## Instruction
Render every line of the listing below as a JSON list of strings, one string per line, with blank lines dropped. Leave the pictures out.
-------- Records for processing
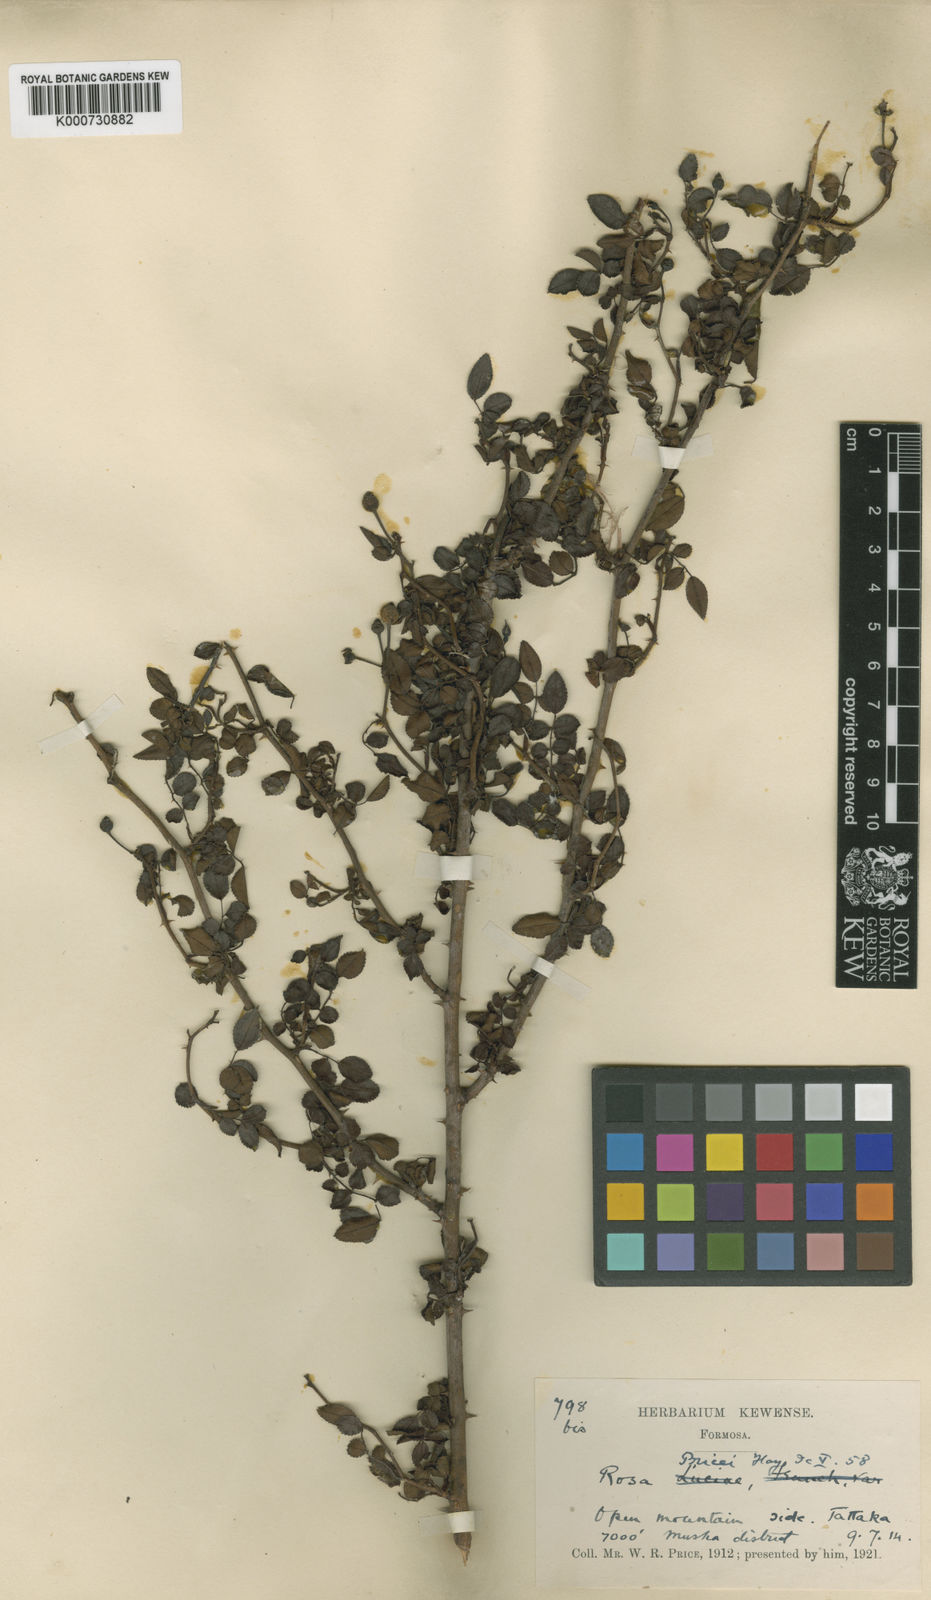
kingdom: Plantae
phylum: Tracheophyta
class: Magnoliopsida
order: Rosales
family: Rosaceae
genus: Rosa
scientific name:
----------------
## Answer below
[
  "kingdom: Plantae",
  "phylum: Tracheophyta",
  "class: Magnoliopsida",
  "order: Rosales",
  "family: Rosaceae",
  "genus: Rosa",
  "scientific name:"
]